• THIRTY EIGHT •

12.6K 639 6
                                    

The night continued as normally as we could manage, and the next morning the girls seemed to have let my news really marinate as no one really knew what to say...the thrill of finding out became a reality for them. I think with more clarity they could see the flipped side of the coin.

Yes babies are lovely...when you're ready. And the fact is, I don't think I'm ready.

"Hey ladies..." Vance greeted us as he walked into the kitchen with a couple of grocery bags, "how'd your evening go."

I could tell that Elise hadn't mentioned anything to her mate, I was touched considering I knew she tells him everything.

"It was fun." Harper sounded casually as she helped herself to an orange.

I was so grateful for my friends, I realized that neither of them would say anything to anyone (their mates included) until I personally started telling people. But of course the only person I want to share this news with is Patrick, and I don't know how he's even going to react to the news.

Perhaps my own reservations are dependent on his finding out, maybe if he is happy I too will be happy, not that his happiness is my happiness...I'm very capable of having my own thoughts and feelings, but I think I might be putting up a wall.

I think deep down I want to be excited but the realist in me knows that this won't be easy, and Patrick could very well not want to be a dad yet, I think I'm emotionally blocking everything on the off chance that he won't be happy.

I'm trying to remain as neutral as possible so I don't give off one vibe or another, I want him to have his own feelings about this pregnancy and if I know my mate like I think I do, I think he's going to try and gage my emotions and then mirror them in an attempt to appease me.

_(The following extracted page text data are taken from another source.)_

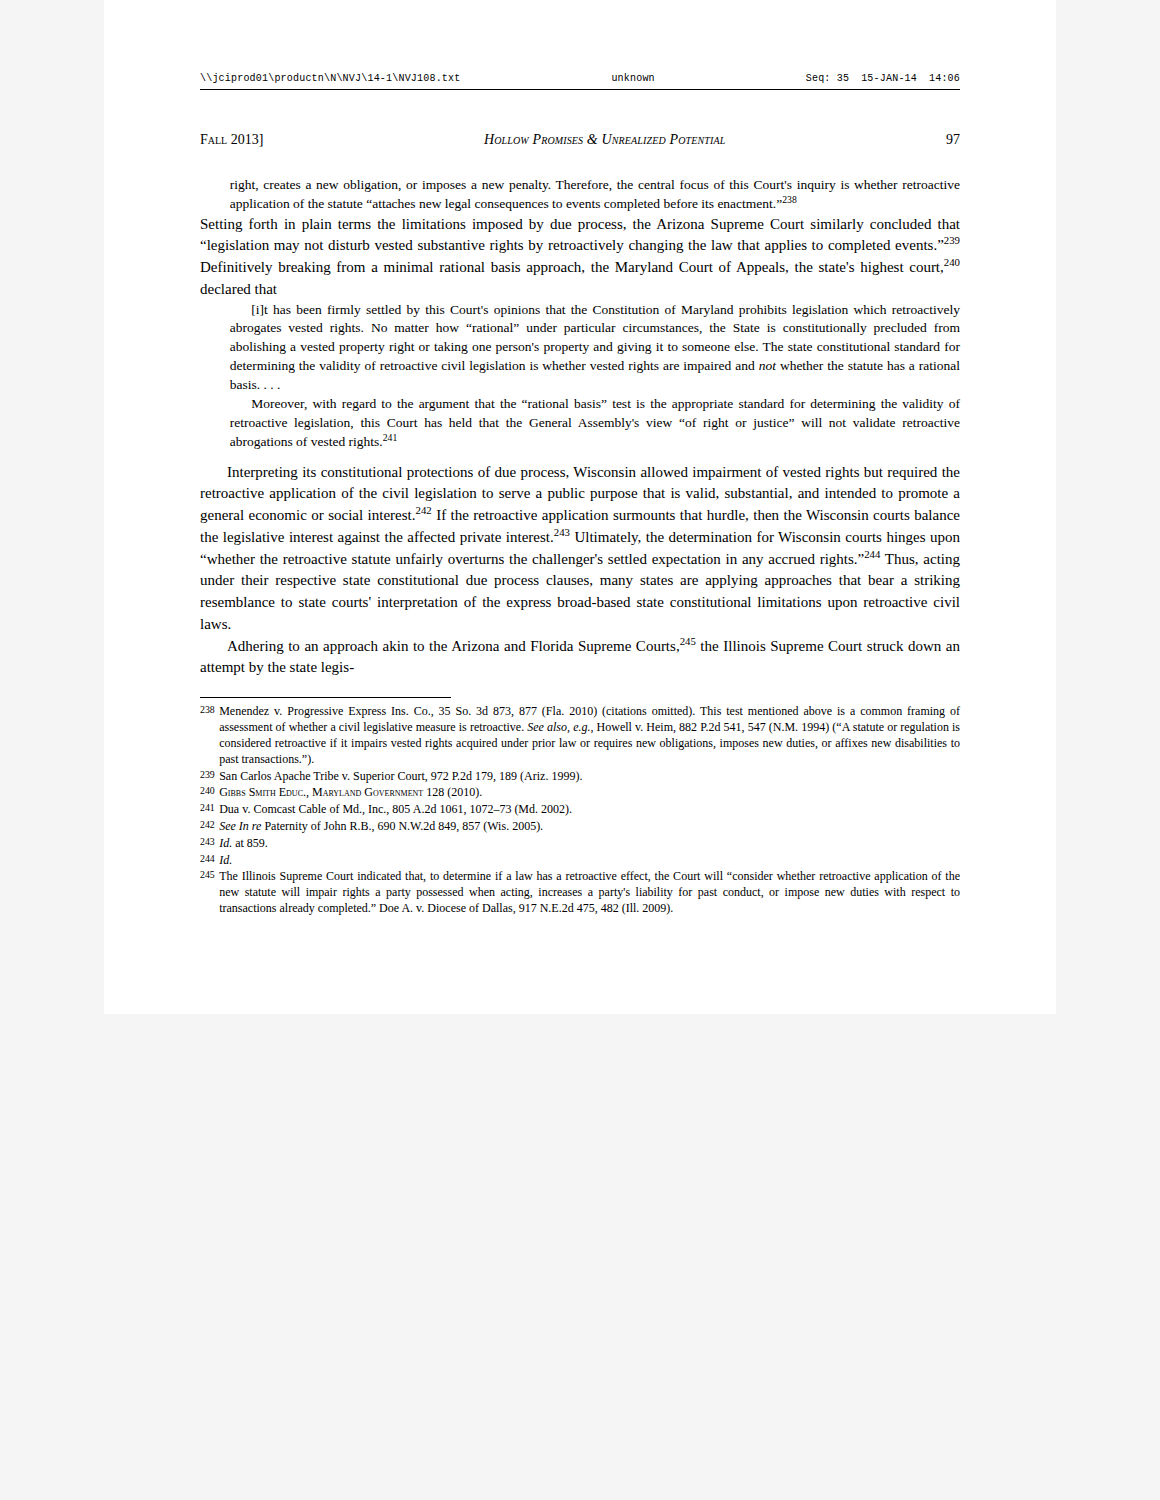\\jciprod01\productn\N\NVJ\14-1\NVJ108.txt unknown Seq: 35 15-JAN-14 14:06
Fall 2013] Hollow Promises & Unrealized Potential 97
right, creates a new obligation, or imposes a new penalty. Therefore, the central focus of this Court's inquiry is whether retroactive application of the statute “attaches new legal consequences to events completed before its enactment.”238
Setting forth in plain terms the limitations imposed by due process, the Arizona Supreme Court similarly concluded that “legislation may not disturb vested substantive rights by retroactively changing the law that applies to completed events.”239 Definitively breaking from a minimal rational basis approach, the Maryland Court of Appeals, the state's highest court,240 declared that
[i]t has been firmly settled by this Court's opinions that the Constitution of Maryland prohibits legislation which retroactively abrogates vested rights. No matter how “rational” under particular circumstances, the State is constitutionally precluded from abolishing a vested property right or taking one person's property and giving it to someone else. The state constitutional standard for determining the validity of retroactive civil legislation is whether vested rights are impaired and not whether the statute has a rational basis. . . .
Moreover, with regard to the argument that the “rational basis” test is the appropriate standard for determining the validity of retroactive legislation, this Court has held that the General Assembly's view “of right or justice” will not validate retroactive abrogations of vested rights.241
Interpreting its constitutional protections of due process, Wisconsin allowed impairment of vested rights but required the retroactive application of the civil legislation to serve a public purpose that is valid, substantial, and intended to promote a general economic or social interest.242 If the retroactive application surmounts that hurdle, then the Wisconsin courts balance the legislative interest against the affected private interest.243 Ultimately, the determination for Wisconsin courts hinges upon “whether the retroactive statute unfairly overturns the challenger's settled expectation in any accrued rights.”244 Thus, acting under their respective state constitutional due process clauses, many states are applying approaches that bear a striking resemblance to state courts' interpretation of the express broad-based state constitutional limitations upon retroactive civil laws.
Adhering to an approach akin to the Arizona and Florida Supreme Courts,245 the Illinois Supreme Court struck down an attempt by the state legis-
238 Menendez v. Progressive Express Ins. Co., 35 So. 3d 873, 877 (Fla. 2010) (citations omitted). This test mentioned above is a common framing of assessment of whether a civil legislative measure is retroactive. See also, e.g., Howell v. Heim, 882 P.2d 541, 547 (N.M. 1994) (“A statute or regulation is considered retroactive if it impairs vested rights acquired under prior law or requires new obligations, imposes new duties, or affixes new disabilities to past transactions.”).
239 San Carlos Apache Tribe v. Superior Court, 972 P.2d 179, 189 (Ariz. 1999).
240 Gibbs Smith Educ., Maryland Government 128 (2010).
241 Dua v. Comcast Cable of Md., Inc., 805 A.2d 1061, 1072–73 (Md. 2002).
242 See In re Paternity of John R.B., 690 N.W.2d 849, 857 (Wis. 2005).
243 Id. at 859.
244 Id.
245 The Illinois Supreme Court indicated that, to determine if a law has a retroactive effect, the Court will “consider whether retroactive application of the new statute will impair rights a party possessed when acting, increases a party's liability for past conduct, or impose new duties with respect to transactions already completed.” Doe A. v. Diocese of Dallas, 917 N.E.2d 475, 482 (Ill. 2009).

"So you ladies have any plans for today?"

"I suggested we go to the spa." Elise said with a smile.

I noticed that Vance made a little face, I guess being the responsible one financially Vance didn't really care too much for his wife's sudden impulses.

"Uh...would you hate me if I didn't go?"

Elise and Harper both looked at me, both ready to protest my sudden backing out.

"I-its just...you remember how I was telling you about, me going to the doctor..." I said in a poor attempt at coding what I was really trying to say. "I'm not one hundred percent sure she'd recommend me going."

To be honest I didn't know if anything at the spa could harm a pregnancy and I didn't want to chance it. Like, are you even allowed to lay on your stomach without hurting the baby?

Suddenly different thoughts flew through my head, sex while pregnant, hot tubs, coffee, fish, prenatal vitamins, tight jeans, thongs...these things may seem silly but this shit is all new to me and I understood now why the doctor asks if I have any questions before she lets me leave.

"It's cool, and I didn't even think about that." Elise said apologetically.

I brushed it off though, "I'd just feel more comfortable talking with her first."

"Everything okay Mariah?" Vance asked clearly concerned.

But Elise quickly shook her head, "it's just period stuff."

"Elise!" Harper sounded appalled.

But Vance made a face and then turned his back to us indicating that he had no interest in wanting to hear about any menstrual problems and therefore he wouldn't pry further. I couldn't help but smile at my sneaky friend.